Answer: Augusta Chronicle
119. The Inter-Ocean was a popular newspaper from the end of the Civil War until 1914. The somewhat unusual name for the paper made more sense when one realized that which large American city was home to its headquarters?
Answer: Chicago
120. The largest common newspaper format, with pages 22.5 inches in length, has what appropriate B-word name?
Answer: Broadsheet
121. It wasn't "Daily," but 13 former enslaved people formed what newspaper at a building on Third and Broad Streets in Richmond, VA in 1882, the oldest African-American paper in the country?
Answer: Richmond Planet
122. William Randolph Hearst broke into the newspaper industry in 1887 when he bought the Examiner, a newspaper in which U.S. city?
Answer: San Francisco
123. What is the name of the 19th century abolitionist newspaper founded by William Lloyd Garrison?
Answer: The Liberator
124. More than 20 years after starting his "Counter Intelligence" column, the LA Weekly's Jonathan Gold became the first Pulitzer winner for criticism in what field?
Answer: Food
125. What D.C.-based newspaper, founded in 1969, is the oldest LGBT newspaper in the United States?
Answer: The Washington Blade
126. What is the two-word name of the fictional newspaper based in the city of Metropolis that employed Clark Kent and Lois Lane? This fictional newspaper was the forerunner of the “Daily Planet.”
Answer: Daily Star
127. Hosted by the paper's advice columnist Meredith Goldstein, "Love Letters" is a podcast with four seasons (and counting) about love and relationships and produced by what newspaper?
Answer: The Boston Globe
128. Considered one of the innovators of creative nonfiction via New Journalism, what American author's best-known work "The Executioner's Song" won the 1979 Pulitzer Prize for fiction? This "postal" author also ran in the Democratic primary for NYC's mayoral race of 1969 with a platform including the secession of New York City as the 51st US state.
Answer: Norman Mailer
129. Of the 10 U.S. newspapers with the highest daily circulation, only two are headquartered in the Midwest. One is the Chicago Tribune, located in Illinois. In which U.S. State would you find the other popular paper?

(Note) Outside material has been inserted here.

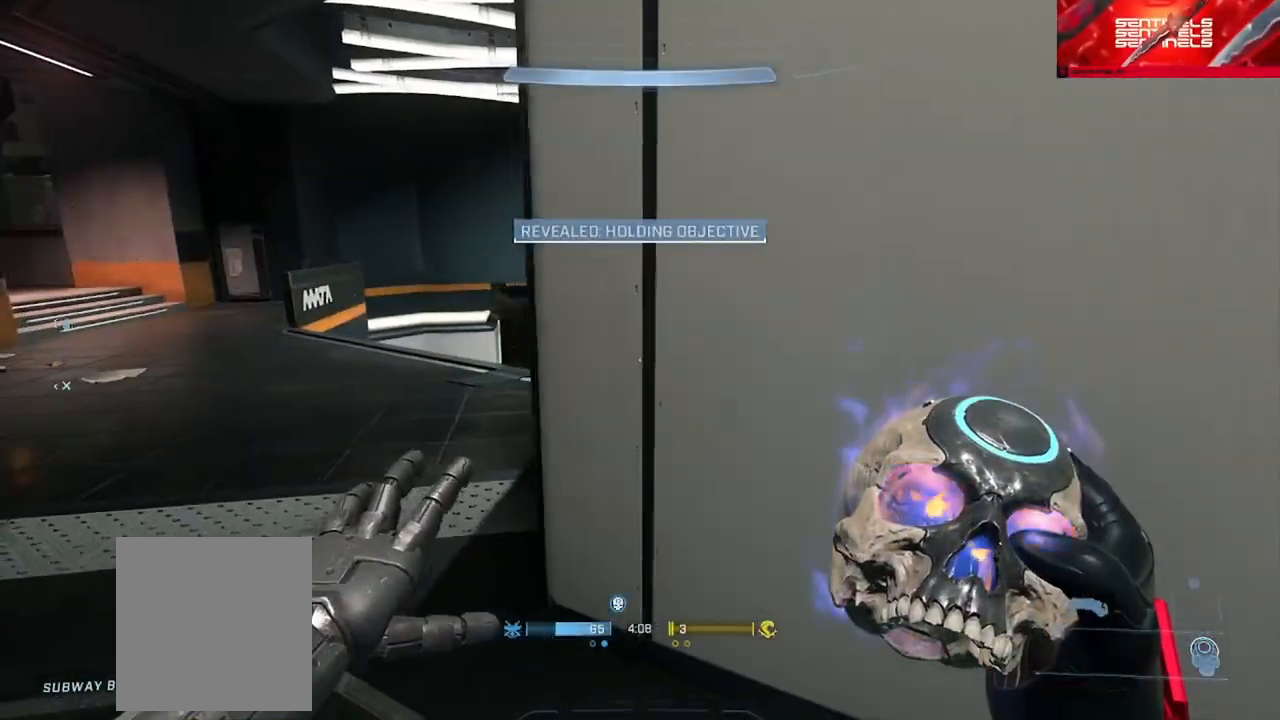
{"buttons": [], "left_stick": "down-right", "right_stick": "left", "events": [[100, "right_stick", "right"], [283, "right_stick", "center"], [367, "right_stick", "left"], [467, "left_stick", "down-right"]]}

Answer: Minnesota Star Tribune
130. For those of us who are not money-minded, the British broadsheet Financial Times might be most recognizable for being printed on what color paper?
Answer: Pink
131. What New York newspaper owned by William Randolph Hearst frequently engaged in yellow journalism in its rivalry against Joseph Pulitzer's New York World?
Answer: New York Journal
132. What term, meaning "the people" is the name of an influential Chicano newspaper? It’s often used to describe the Spanish-speaking communities of the Western hemisphere.
Answer: La Raza
133. "The Treetops Tattler" was a newspaper staffed by birds in what long-running newspaper comic by Jeff MacNelly?
Answer: Shoe
134. What is the oldest newspaper in North Carolina, first published as the Carolina Observer before changing its name to reflect the city in which it is published?
Answer: Fayetteville Observer
135. What 7th-largest newspaper in the United States has a distribution network across the midwest and has won multiple Pulitzer Prizes?